1. Sinn und Zweck der Abmahnung

Mit einer Abmahnung kann der Arbeitgeber einen Verstoß arbeitsvertraglicher Pflichten rügen. Eine Abmahnung dient dazu, dem Arbeitnehmer sein fehlerhaftes Verhalten vor Augen zu führen und ihm unmissverständlich deutlich zu machen, dass im Wiederholungsfalle er mit einer Beendigung seinen Arbeitsverhältnisses rechnen muss. Die Abmahnung hat somit eine Rüge- und Warnfunktion. Letztlich dient sie dazu, eine Kündigung des Arbeitnehmers vorzubereiten. Denn eine verhaltensbedingte Kündigung ist nur möglich, wenn ein Fehlverhalten des Arbeitnehmers zuvor ordnungsgemäß durch den Arbeitgeber abgemahnt wurde. Dies rührt aus dem Fürsorge- und Treueverhältnis, welches zwischen Arbeitgeber und Arbeitnehmer besteht und die Kündigung als das letzte Mittel ansieht. Der Arbeitgeber gibt dem Arbeitnehmer mit Hilfe der Abmahnung die Gelegenheit, sein Verhalten zu bessern und somit seine vertragliche Leistung zukünftig ordnungsgemäß zu erbringen.

2. Form der Abmahnung

Die Abmahnung kann sowohl mündlich als auch schriftlich ausgesprochen werden, sie ist somit formfrei. Allerdings sollte aus Beweisgründen eine Abmahnung schriftlich erfolgen, da im Streitfall der Arbeitgeber beweisen muss, dass das Fehlverhalten ordnungsgemäß abgemahnt wurde.

3. Inhalt der Abmahnung

Der Arbeitnehmer muss der Abmahnung entnehmen können, welches Fehlverhalten ihm vorgeworfen wird. Allgemeine Ausführungen, wie z. B. mangelnde Arbeitsbereitschaft, reichen nicht aus. Der Arbeitgeber muss das Fehlverhalten im Einzelnen ausführen und dem Arbeitnehmer klar machen, dass bei einem wiederholten Vertragsverstoß der Bestand des Arbeitsverhältnisses gefährdet ist.

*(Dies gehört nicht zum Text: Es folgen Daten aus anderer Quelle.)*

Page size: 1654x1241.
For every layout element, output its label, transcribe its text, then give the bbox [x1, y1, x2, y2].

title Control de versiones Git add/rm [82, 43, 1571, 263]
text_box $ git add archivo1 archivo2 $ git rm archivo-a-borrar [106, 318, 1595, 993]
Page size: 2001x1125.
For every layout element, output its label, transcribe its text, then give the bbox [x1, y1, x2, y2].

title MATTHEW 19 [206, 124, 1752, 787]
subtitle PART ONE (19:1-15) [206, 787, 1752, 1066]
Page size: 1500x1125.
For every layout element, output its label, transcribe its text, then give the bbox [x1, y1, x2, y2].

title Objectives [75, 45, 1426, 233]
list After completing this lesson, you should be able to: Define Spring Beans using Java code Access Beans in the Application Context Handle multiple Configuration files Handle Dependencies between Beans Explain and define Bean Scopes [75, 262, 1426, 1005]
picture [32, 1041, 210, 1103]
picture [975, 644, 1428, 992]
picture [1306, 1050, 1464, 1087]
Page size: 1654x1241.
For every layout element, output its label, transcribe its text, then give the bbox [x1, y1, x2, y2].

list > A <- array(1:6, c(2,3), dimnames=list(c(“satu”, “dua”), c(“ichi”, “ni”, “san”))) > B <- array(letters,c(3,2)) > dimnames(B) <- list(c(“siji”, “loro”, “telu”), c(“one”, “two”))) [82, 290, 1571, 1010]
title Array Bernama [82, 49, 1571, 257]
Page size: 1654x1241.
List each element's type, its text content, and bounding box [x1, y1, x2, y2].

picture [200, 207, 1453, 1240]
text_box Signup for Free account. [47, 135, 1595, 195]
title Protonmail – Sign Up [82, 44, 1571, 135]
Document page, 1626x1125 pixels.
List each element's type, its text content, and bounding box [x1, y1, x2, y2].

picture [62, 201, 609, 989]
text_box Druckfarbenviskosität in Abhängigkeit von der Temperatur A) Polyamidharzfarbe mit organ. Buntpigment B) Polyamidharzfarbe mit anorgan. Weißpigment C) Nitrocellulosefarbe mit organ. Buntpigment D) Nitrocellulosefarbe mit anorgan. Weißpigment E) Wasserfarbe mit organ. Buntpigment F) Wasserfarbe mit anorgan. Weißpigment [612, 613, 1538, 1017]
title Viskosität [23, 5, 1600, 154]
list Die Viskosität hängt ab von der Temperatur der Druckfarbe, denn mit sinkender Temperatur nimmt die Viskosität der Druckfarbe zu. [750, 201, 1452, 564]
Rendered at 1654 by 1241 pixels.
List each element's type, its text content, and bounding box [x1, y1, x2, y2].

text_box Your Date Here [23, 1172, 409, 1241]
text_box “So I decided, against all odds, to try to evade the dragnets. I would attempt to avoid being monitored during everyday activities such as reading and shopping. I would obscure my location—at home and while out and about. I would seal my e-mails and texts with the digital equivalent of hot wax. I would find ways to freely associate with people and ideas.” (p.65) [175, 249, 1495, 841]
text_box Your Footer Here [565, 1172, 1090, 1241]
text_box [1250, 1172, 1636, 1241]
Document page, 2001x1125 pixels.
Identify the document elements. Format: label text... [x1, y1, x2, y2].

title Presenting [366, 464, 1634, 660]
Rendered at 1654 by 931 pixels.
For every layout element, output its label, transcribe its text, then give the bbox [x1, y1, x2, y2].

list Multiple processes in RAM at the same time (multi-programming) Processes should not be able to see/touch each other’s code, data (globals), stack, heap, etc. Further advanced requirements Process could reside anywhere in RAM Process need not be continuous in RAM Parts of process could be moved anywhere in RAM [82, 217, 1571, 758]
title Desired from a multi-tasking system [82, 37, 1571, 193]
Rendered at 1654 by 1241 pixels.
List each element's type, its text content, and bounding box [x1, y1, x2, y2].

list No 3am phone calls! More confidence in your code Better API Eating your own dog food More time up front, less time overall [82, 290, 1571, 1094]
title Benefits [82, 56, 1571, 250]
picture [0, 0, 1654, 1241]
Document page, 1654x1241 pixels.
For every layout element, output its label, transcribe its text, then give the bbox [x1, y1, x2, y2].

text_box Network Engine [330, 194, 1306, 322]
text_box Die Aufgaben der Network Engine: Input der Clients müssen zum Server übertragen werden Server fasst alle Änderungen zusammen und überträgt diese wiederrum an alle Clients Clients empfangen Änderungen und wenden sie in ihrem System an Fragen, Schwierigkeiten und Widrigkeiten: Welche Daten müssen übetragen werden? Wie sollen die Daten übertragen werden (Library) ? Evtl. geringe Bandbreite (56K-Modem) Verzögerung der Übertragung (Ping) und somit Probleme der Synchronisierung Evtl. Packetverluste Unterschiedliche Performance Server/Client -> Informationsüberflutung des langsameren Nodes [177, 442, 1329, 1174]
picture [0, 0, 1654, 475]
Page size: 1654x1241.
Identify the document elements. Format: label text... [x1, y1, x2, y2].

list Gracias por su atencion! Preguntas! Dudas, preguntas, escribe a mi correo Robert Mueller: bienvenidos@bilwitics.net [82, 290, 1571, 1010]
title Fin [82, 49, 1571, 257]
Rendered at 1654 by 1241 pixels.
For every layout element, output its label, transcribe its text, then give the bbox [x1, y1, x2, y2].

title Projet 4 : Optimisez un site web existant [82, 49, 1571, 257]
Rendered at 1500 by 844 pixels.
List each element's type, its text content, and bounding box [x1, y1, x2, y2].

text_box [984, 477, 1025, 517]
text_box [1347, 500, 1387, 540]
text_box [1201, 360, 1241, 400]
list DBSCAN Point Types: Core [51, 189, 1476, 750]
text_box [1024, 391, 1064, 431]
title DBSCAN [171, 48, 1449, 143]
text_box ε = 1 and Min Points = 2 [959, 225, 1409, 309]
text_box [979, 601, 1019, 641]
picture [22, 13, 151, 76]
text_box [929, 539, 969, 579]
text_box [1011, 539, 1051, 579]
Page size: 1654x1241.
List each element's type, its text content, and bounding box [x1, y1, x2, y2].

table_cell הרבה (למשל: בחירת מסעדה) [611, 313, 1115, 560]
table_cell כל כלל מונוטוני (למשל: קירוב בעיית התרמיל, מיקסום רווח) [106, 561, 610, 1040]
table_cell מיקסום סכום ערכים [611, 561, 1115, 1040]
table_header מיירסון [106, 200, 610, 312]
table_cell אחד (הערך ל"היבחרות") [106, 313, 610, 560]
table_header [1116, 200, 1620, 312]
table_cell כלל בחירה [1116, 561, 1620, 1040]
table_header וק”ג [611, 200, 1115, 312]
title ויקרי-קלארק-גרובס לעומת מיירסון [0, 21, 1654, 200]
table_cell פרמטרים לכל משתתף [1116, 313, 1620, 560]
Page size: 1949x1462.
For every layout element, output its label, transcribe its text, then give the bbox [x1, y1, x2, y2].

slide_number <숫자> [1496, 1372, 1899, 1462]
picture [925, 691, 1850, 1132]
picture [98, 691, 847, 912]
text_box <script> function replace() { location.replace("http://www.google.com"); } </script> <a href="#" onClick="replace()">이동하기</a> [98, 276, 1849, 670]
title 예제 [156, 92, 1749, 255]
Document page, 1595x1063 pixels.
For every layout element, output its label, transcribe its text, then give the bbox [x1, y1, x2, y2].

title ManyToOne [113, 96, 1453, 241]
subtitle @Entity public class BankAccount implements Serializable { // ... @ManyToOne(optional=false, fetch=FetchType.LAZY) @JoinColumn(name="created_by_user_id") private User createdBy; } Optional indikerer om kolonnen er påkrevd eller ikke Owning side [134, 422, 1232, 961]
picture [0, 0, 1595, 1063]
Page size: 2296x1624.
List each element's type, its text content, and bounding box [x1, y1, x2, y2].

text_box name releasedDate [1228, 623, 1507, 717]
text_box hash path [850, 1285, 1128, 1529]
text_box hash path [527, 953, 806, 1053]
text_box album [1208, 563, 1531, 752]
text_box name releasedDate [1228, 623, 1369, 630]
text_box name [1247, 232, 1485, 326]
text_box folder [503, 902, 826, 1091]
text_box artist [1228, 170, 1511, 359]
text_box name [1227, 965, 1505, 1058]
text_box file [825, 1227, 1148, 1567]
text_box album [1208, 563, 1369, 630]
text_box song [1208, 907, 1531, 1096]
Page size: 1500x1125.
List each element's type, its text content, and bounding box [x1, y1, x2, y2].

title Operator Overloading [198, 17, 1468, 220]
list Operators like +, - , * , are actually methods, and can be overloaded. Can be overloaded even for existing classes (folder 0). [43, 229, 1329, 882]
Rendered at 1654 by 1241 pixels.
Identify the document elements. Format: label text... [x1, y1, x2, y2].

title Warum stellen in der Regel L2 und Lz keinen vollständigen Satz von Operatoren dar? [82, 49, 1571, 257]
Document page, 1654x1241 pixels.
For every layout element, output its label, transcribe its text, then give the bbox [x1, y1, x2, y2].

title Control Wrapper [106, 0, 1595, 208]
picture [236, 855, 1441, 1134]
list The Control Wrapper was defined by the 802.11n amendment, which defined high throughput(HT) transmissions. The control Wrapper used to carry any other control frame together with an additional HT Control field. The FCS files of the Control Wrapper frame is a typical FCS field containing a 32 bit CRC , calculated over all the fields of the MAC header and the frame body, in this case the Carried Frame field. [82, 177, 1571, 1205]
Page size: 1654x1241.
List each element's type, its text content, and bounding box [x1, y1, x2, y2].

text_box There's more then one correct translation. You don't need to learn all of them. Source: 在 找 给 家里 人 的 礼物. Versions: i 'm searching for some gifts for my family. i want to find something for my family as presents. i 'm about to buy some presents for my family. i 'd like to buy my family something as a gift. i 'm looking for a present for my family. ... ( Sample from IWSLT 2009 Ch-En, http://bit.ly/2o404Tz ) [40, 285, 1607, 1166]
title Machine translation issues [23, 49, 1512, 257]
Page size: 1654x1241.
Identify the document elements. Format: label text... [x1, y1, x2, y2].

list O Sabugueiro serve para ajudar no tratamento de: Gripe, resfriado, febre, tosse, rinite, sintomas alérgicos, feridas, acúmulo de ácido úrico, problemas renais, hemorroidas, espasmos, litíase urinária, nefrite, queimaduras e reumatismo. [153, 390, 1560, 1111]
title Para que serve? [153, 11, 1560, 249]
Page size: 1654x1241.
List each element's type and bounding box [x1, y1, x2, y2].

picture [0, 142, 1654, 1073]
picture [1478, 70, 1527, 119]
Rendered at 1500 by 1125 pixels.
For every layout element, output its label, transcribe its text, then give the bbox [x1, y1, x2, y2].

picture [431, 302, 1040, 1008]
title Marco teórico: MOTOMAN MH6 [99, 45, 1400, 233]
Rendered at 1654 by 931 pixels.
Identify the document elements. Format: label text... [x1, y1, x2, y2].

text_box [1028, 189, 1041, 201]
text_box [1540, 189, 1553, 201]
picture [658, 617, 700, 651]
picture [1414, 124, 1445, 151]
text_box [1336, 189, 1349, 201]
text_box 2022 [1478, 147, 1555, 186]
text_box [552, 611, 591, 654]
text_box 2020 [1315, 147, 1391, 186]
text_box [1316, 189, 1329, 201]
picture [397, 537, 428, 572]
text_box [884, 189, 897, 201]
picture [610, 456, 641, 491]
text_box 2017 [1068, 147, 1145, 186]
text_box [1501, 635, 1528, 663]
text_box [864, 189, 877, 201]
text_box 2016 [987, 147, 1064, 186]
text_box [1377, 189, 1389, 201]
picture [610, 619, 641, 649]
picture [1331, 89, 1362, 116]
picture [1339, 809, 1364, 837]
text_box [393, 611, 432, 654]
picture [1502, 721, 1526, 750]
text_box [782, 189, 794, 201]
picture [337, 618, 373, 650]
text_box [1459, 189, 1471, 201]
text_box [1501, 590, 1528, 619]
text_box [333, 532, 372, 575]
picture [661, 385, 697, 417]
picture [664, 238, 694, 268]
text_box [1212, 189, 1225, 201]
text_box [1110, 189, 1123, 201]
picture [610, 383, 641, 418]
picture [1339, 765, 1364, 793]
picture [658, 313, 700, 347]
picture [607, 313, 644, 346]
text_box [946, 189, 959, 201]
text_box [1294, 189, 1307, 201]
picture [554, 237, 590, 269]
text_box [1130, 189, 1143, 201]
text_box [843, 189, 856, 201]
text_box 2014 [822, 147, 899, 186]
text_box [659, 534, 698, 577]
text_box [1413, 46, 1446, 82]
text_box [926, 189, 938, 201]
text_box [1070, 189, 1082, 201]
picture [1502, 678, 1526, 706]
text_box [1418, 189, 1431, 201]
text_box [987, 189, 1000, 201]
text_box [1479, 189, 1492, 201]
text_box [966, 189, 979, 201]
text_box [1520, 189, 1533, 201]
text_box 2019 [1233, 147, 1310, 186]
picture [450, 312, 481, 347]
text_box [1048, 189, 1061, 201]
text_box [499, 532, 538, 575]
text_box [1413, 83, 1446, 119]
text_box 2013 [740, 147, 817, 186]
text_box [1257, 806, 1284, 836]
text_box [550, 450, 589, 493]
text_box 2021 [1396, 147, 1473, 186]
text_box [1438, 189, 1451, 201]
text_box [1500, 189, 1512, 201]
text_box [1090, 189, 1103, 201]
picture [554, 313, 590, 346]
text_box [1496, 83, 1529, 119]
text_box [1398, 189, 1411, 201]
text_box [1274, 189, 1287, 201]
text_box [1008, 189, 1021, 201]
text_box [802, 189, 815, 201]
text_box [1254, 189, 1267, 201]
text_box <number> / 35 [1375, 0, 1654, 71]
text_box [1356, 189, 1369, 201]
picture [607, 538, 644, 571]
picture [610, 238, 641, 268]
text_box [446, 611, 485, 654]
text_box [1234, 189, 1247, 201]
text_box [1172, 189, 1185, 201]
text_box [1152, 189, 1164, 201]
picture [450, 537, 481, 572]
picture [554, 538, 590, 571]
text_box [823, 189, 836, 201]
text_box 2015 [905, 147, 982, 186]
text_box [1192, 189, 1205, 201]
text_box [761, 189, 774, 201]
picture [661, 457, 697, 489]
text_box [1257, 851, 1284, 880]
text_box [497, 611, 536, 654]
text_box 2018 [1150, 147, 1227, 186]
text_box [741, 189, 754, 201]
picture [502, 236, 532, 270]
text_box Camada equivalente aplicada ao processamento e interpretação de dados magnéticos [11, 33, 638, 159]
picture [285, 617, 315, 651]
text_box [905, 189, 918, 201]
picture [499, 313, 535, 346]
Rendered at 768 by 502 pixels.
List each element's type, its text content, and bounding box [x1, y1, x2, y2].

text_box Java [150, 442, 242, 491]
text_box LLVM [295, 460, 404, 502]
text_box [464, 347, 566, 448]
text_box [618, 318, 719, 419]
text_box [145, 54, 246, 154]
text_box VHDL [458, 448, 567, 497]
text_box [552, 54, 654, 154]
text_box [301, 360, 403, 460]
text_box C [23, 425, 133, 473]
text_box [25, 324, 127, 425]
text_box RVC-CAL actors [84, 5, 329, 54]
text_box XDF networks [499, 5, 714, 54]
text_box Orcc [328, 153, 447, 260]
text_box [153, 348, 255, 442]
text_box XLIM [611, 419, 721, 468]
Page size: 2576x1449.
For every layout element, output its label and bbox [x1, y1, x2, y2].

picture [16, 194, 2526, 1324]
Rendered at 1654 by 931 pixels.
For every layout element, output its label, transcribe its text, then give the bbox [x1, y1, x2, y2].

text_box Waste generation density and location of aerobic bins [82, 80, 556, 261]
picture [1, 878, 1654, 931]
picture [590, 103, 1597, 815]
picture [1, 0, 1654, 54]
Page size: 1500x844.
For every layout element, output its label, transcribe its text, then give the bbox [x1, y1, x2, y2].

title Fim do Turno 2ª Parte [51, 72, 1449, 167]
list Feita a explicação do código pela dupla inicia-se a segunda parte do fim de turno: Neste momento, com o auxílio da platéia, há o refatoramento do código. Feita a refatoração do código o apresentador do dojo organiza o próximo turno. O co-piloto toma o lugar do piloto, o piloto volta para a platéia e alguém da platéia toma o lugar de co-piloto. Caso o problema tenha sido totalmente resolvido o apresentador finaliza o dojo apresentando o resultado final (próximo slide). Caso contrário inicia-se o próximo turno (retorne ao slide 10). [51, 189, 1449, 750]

Nicht jedes Fehlverhalten kann abgemahnt werden, da die Abmahnung verhältnismäßig sein muss. Allerdings kann die Vielzahl von vielen kleinen Verstößen eine Abmahnung rechtfertigen. Auch nicht jedes abgemahnte Fehlverhalten ist geeignet, bei einer Wiederholung eine Kündigung zu rechtfertigen. Gegebenenfalls muss das Verhalten noch einmal abgemahnt werden. Es empfiehlt sich daher, Abmahnungen und insbesondere sich anschließende Kündigungen zuvor anwaltlich überprüfen und beurteilen zu lassen.

Es gibt keine Fristen, innerhalb derer eine Abmahnung nach dem Fehlverhaltens ausgesprochen werden muss. Allerdings sollten sie zeitnah ausgesprochen werden, da das Recht zur Abmahnung nach längerem Zeitablauf verwirken kann.

4. Rechtsmittel gegen eine Abmahnung

Der Arbeitnehmer kann eine Gegendarstellung verfassen, welche ebenfalls zu der Personalakte zu nehmen ist. Ebenso kann der Arbeitnehmer Entfernung der Abmahnung aus seiner Personalakte verlangen, wenn diese unberechtigt ist. In diesem Fall muss er Klage vor dem Arbeitsgericht erheben, sofern eine außergerichtliche Einigung scheitert. Obsiegt der Arbeitnehmer, ist die Abmahnung aus der Personalakte zu entfernen und verliert damit ihre Wirkung. Der Arbeitgeber ist darlegungs- und beweispflichtig für die Rechtfertigung des Ausspruches der Abmahnung im arbeitsgerichtlichen Rechtsstreit.

Ein Arbeitnehmer, der sich gegen eine unberechtigte Abmahnung nicht gewehrt hat, kann die Unwirksamkeit der Abmahnung auch noch in einem eventuellen nachfolgenden Kündigungsschutzprozess vorbringen.